::: DOCUMENT EXCERPT :::

The serious road accident on Thika Highway last week was just one of many fatal accidents that have occurred recently.
News of many other serious accidents across the country was indeed drowned by elections noise.
My assessment so far is that whereas the National Transport and Safety Authority (NTSA) has excelled in creating new road safety management systems, these have not translated into significant safety improvements. We are yet to move below the legendary figure of 3,000 annual fatalities.
The NTSA needs to engage in a habit-changing crusade to sufficiently capture the minds and hearts of road users.
I am talking of an impactful high visibility campaign supported by uncompromising enforcement. This will hopefully implant lasting safety awareness and practice among road users.
Public engagement and education on road safety should be a continuous process, not just when serious accidents occur.
Effective use of media and road shows should deliver the message that one fatality or injury on our roads is one too many. To capture public imagination, campaigns should focus more on human losses and impacts.
And this will not be an easy task for indeed Kenyans are generally a society that thrives on taking shortcuts and risks with human lives.
But we know it can be done because the late John Michuki, in his own unique style, nearly succeeded in reforming road safety. He was visible and forceful which are two critical ingredients for changing bad habits in Kenya.
I will now discuss a critical aspect of road safety that has not been sufficiently emphasised and this is “fitness to drive”. We have overly focused on driver impairment caused by alcohol use and altogether ignored other equally lethal aspects of driver incapacity to drive safely. Among them is driver fatigue and sleepiness.

:::

**ASSIGNED TASK 1**
In the road safety commentary, what annual fatality figure does the country still need to get below?
**ASSIGNED TASK 2**
Reproduce the road safety commentary word for word, starting at "Effective use of" and ending at "habits in Kenya.".

::: ENTRIES SHOWN :::

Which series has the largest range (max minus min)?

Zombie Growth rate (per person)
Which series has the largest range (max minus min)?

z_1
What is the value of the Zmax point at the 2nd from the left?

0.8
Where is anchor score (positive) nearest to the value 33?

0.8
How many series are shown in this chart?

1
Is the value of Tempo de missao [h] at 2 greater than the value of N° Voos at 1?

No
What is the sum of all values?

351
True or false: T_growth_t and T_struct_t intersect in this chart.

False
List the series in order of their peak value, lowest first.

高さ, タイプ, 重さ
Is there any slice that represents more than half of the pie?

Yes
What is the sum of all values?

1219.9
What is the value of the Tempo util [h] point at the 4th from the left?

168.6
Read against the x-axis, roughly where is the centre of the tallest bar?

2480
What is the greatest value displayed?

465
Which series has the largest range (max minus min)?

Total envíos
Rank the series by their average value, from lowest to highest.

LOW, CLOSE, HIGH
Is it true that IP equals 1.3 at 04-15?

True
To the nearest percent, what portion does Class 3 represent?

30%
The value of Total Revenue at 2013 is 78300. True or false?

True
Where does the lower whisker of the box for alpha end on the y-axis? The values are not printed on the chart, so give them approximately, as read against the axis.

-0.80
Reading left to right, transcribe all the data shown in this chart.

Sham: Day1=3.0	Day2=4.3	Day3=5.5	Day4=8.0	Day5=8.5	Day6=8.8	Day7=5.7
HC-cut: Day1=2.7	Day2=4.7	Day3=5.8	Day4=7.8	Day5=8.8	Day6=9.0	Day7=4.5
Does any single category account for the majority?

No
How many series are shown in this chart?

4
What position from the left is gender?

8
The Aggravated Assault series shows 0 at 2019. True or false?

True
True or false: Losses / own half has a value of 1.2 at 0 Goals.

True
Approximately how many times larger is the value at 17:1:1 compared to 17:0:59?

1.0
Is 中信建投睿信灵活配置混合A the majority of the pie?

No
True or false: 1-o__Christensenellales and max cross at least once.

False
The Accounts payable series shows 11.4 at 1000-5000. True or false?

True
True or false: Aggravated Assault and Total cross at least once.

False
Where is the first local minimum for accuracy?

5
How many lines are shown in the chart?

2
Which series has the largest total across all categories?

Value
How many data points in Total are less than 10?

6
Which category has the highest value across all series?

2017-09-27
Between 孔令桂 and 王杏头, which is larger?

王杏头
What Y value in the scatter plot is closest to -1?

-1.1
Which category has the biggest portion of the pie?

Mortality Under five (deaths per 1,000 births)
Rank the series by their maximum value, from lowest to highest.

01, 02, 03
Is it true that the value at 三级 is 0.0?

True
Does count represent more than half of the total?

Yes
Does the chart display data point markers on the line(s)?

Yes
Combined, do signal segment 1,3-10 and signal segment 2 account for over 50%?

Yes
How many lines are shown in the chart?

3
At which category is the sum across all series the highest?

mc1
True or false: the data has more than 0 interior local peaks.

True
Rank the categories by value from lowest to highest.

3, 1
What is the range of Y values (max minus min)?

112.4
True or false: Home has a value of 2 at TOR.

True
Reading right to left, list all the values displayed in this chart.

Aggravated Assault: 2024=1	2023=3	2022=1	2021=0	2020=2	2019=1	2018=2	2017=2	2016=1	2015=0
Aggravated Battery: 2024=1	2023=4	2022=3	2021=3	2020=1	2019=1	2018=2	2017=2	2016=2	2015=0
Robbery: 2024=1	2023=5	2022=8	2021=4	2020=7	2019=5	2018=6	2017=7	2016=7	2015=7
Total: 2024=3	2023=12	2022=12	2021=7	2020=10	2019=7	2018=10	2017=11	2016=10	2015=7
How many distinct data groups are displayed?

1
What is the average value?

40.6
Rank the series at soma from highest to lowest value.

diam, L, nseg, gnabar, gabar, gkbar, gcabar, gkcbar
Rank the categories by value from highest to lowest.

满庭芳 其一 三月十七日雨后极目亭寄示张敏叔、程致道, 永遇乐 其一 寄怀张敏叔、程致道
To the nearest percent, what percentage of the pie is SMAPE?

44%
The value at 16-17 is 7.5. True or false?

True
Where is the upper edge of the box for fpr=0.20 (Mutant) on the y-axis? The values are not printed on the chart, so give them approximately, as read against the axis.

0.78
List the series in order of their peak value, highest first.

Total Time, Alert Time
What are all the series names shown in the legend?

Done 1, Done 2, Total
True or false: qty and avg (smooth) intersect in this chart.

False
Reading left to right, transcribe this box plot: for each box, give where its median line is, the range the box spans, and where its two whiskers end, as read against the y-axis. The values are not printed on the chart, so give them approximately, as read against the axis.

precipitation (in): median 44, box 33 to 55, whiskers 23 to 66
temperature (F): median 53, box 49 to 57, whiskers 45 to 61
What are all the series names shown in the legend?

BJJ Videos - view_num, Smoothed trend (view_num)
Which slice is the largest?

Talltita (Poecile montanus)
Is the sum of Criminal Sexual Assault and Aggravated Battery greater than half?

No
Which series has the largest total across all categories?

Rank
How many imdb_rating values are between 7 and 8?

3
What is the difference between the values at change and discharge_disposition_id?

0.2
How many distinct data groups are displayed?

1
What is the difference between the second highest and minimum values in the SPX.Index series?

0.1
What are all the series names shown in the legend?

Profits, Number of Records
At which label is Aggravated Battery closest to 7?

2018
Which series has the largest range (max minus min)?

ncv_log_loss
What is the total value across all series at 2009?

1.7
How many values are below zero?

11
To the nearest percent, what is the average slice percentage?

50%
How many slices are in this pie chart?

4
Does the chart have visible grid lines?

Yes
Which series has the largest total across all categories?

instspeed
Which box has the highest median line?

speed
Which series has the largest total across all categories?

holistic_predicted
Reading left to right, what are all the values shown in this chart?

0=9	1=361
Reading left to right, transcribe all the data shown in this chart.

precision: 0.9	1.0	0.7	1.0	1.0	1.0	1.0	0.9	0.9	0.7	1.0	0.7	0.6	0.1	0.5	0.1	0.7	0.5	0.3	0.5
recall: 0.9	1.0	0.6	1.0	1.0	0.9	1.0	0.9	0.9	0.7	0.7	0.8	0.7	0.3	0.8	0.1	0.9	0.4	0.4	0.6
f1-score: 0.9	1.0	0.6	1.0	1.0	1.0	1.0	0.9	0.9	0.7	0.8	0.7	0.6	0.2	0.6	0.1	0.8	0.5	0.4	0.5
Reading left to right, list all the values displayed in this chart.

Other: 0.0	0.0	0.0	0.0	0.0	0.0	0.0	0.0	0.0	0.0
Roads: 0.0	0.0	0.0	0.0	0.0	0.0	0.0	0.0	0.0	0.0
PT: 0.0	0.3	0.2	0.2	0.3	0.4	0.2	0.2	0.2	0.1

:::

**EXERCISE RESULT 1**
The legendary figure of 3,000 annual fatalities.

**EXERCISE RESULT 2**
Effective use of media and road shows should deliver the message that one fatality or injury on our roads is one too many. To capture public imagination, campaigns should focus more on human losses and impacts.
And this will not be an easy task for indeed Kenyans are generally a society that thrives on taking shortcuts and risks with human lives.
But we know it can be done because the late John Michuki, in his own unique style, nearly succeeded in reforming road safety. He was visible and forceful which are two critical ingredients for changing bad habits in Kenya.